_Brief_
Copy the following data exactly and drop the pictures.

_Material provided_

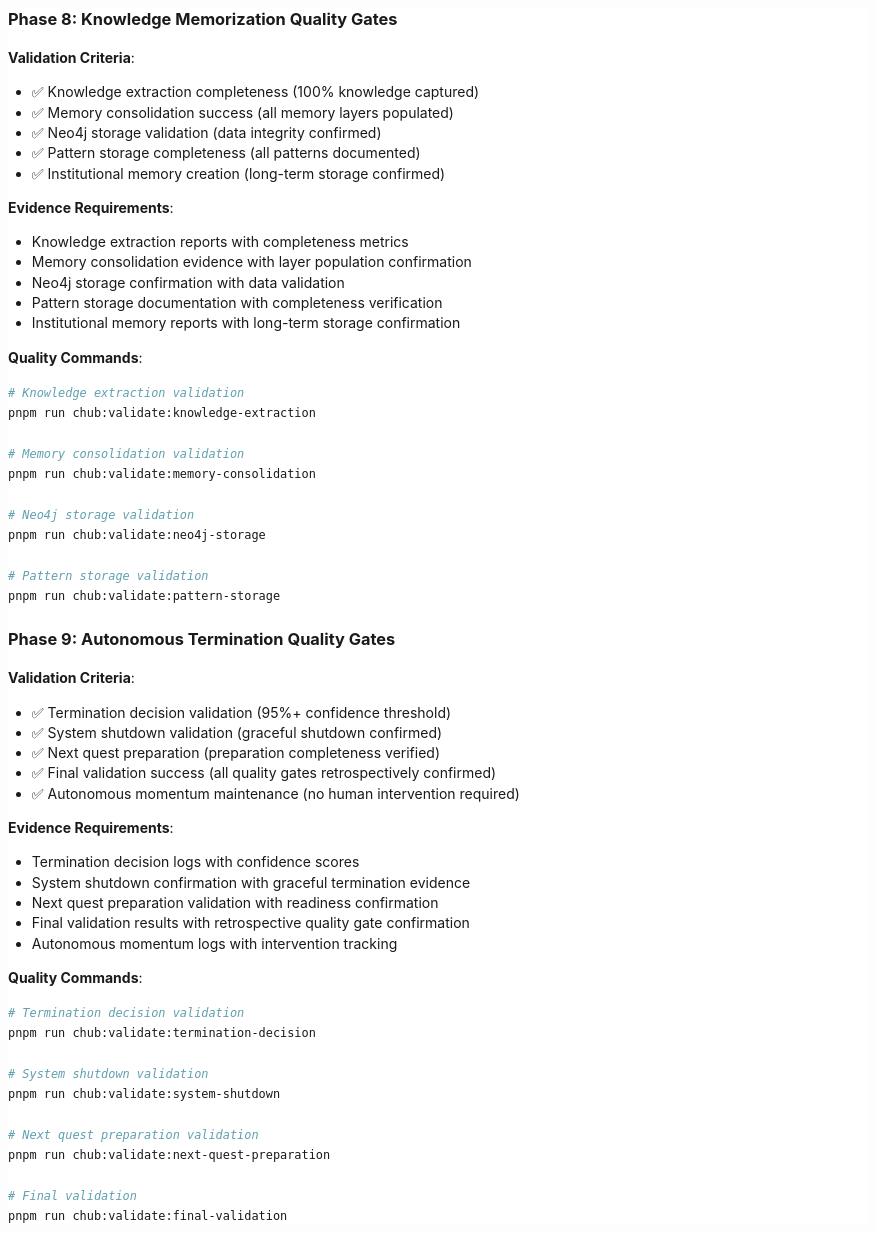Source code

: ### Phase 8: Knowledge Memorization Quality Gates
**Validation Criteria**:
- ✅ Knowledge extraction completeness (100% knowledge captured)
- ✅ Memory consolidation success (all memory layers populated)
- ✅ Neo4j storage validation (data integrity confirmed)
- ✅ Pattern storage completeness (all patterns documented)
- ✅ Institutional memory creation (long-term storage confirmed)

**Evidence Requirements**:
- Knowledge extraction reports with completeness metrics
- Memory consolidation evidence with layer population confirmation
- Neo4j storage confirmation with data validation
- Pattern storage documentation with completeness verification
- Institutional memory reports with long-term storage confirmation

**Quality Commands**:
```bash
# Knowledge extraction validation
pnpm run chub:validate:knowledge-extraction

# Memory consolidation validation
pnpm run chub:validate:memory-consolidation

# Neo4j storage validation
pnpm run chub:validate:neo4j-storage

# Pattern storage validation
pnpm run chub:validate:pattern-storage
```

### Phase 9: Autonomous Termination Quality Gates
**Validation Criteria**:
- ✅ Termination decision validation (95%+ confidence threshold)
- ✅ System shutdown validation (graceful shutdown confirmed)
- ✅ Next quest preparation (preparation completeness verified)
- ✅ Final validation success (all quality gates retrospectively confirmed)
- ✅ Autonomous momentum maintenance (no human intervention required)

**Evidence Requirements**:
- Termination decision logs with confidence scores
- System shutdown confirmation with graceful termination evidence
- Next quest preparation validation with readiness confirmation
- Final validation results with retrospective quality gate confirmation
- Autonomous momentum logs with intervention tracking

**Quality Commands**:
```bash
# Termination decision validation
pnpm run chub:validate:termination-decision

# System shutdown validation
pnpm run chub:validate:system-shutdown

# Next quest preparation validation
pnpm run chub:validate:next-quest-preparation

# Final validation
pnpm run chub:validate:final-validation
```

_Exercise solution_
Source code

: ### Phase 8: Knowledge Memorization Quality Gates
**Validation Criteria**:
- ✅ Knowledge extraction completeness (100% knowledge captured)
- ✅ Memory consolidation success (all memory layers populated)
- ✅ Neo4j storage validation (data integrity confirmed)
- ✅ Pattern storage completeness (all patterns documented)
- ✅ Institutional memory creation (long-term storage confirmed)

**Evidence Requirements**:
- Knowledge extraction reports with completeness metrics
- Memory consolidation evidence with layer population confirmation
- Neo4j storage confirmation with data validation
- Pattern storage documentation with completeness verification
- Institutional memory reports with long-term storage confirmation

**Quality Commands**:
```bash
# Knowledge extraction validation
pnpm run chub:validate:knowledge-extraction

# Memory consolidation validation
pnpm run chub:validate:memory-consolidation

# Neo4j storage validation
pnpm run chub:validate:neo4j-storage

# Pattern storage validation
pnpm run chub:validate:pattern-storage
```

### Phase 9: Autonomous Termination Quality Gates
**Validation Criteria**:
- ✅ Termination decision validation (95%+ confidence threshold)
- ✅ System shutdown validation (graceful shutdown confirmed)
- ✅ Next quest preparation (preparation completeness verified)
- ✅ Final validation success (all quality gates retrospectively confirmed)
- ✅ Autonomous momentum maintenance (no human intervention required)

**Evidence Requirements**:
- Termination decision logs with confidence scores
- System shutdown confirmation with graceful termination evidence
- Next quest preparation validation with readiness confirmation
- Final validation results with retrospective quality gate confirmation
- Autonomous momentum logs with intervention tracking

**Quality Commands**:
```bash
# Termination decision validation
pnpm run chub:validate:termination-decision

# System shutdown validation
pnpm run chub:validate:system-shutdown

# Next quest preparation validation
pnpm run chub:validate:next-quest-preparation

# Final validation
pnpm run chub:validate:final-validation
```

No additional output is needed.